The Biden administration informed Russia on May 27 that it will not rejoin a key arms control pact, the State Department said, Report informs referring to the Associated Press.
US officials said Deputy Secretary of State Wendy Sherman told the Russians that the administration had decided not to reenter the Open Skies Treaty, which had allowed surveillance flights over military facilities in both countries before President Donald Trump withdrew from the pact. As a presidential candidate, Biden had criticized Trump’s withdrawal as “short-sighted.”
The latest decision means only one major arms control treaty between the nuclear powers - the New START treaty - will remain in place. Trump had done nothing to extend New START, which would have expired earlier this year, but after taking office, the Biden administration moved quickly to extend it for five years and opened a review into Trump’s Open Skies Treaty withdrawal.
The officials said that the review had been completed and that Sherman had informed Russian Deputy Foreign Minister Sergei Ryabkov of the US decision not to return to the 1992 Open Skies Treaty.
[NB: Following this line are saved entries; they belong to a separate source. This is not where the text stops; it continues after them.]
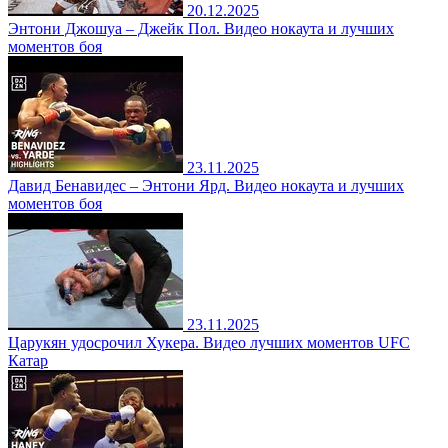
20.12.2025
Энтони Джошуа – Джейк Пол. Видео нокаута и лучших
моментов боя
23.11.2025
Давид Бенавидес – Энтони Ярд. Видео нокаута и лучших
моментов боя
23.11.2025
Царукян удосрочил Хукера. Видео лучших моментов UFC
Катар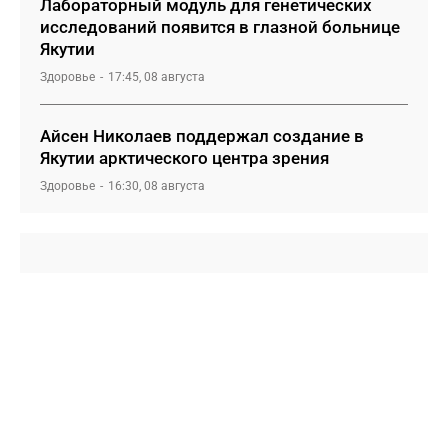
Лабораторный модуль для генетических
исследований появится в глазной больнице
Якутии
Здоровье
17:45, 08 августа
Айсен Николаев поддержал создание в
Якутии арктического центра зрения
Здоровье
16:30, 08 августа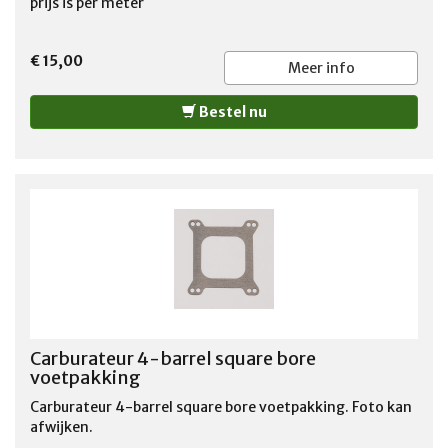
prijs is per meter
€ 15,00
Meer info
Bestel nu
Carburateur 4-barrel square bore
voetpakking
Carburateur 4-barrel square bore voetpakking. Foto kan
afwijken.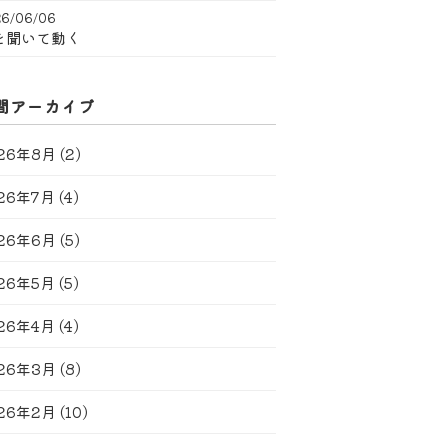
6/06/06
を聞いて動く
間アーカイブ
26年8月
(2)
26年7月
(4)
26年6月
(5)
26年5月
(5)
26年4月
(4)
26年3月
(8)
26年2月
(10)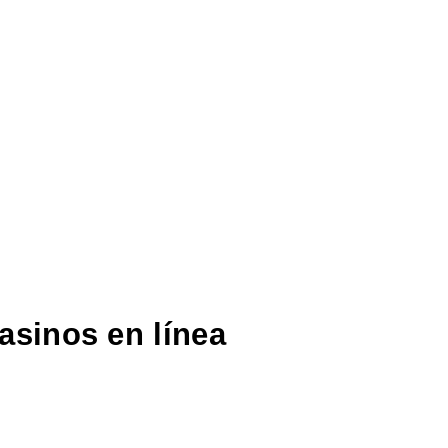
casinos en línea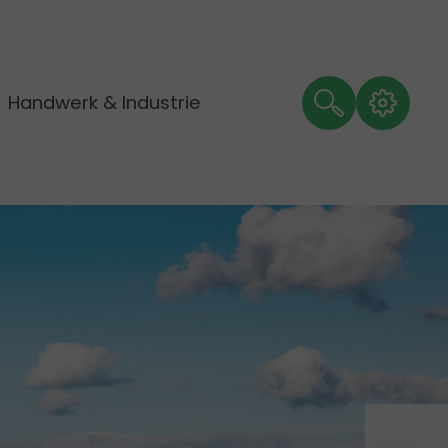
Handwerk & Industrie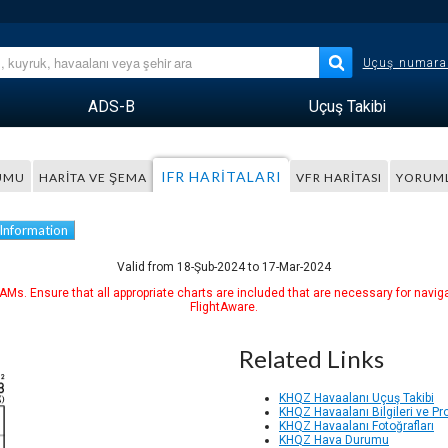
Uçuş numara
ADS-B
Uçuş Takibi
IFR HARITALARI
UMU
HARITA VE ŞEMA
VFR HARITASI
YORUM
 Information
Valid from 18-Şub-2024 to 17-Mar-2024
Ms. Ensure that all appropriate charts are included that are necessary for naviga
FlightAware.
Related Links
KHQZ Havaalanı Uçuş Takibi
KHQZ Havaalanı Bilgileri ve Pr
KHQZ Havaalanı Fotoğrafları
KHQZ Hava Durumu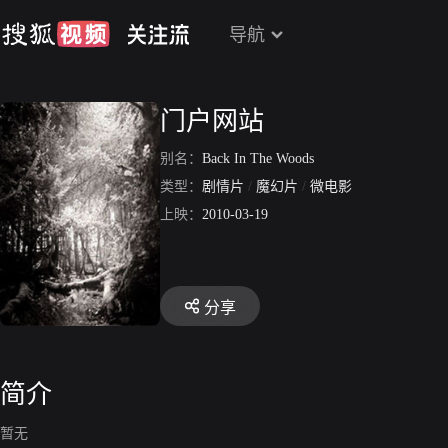
导航
门户网站
别名：
Back In The Woods
类型：
剧情片
/
魔幻片
/
微电影
上映：
2010-03-19
分享
简介
暂无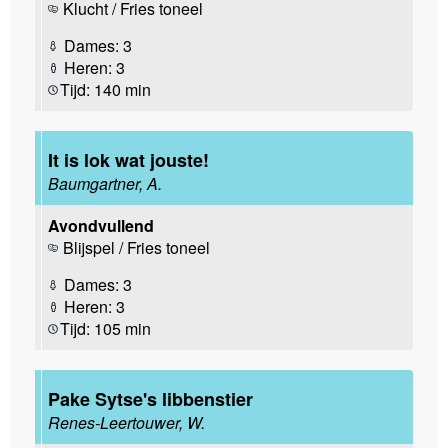
Klucht / Fries toneel
Dames: 3
Heren: 3
Tijd: 140 min
It is lok wat jouste!
Baumgartner, A.
Avondvullend
Blijspel / Fries toneel
Dames: 3
Heren: 3
Tijd: 105 min
Pake Sytse's libbenstier
Renes-Leertouwer, W.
The Open Skies Treaty was intended to build trust between Russia and the West by allowing the accord’s more than three dozen signatories to conduct reconnaissance flights over each other’s territories to collect information about military forces and activities. More than 1,500 flights have been conducted under the treaty since it took effect in 2002, aimed at fostering transparency and allowing for the monitoring of arms control and other agreements.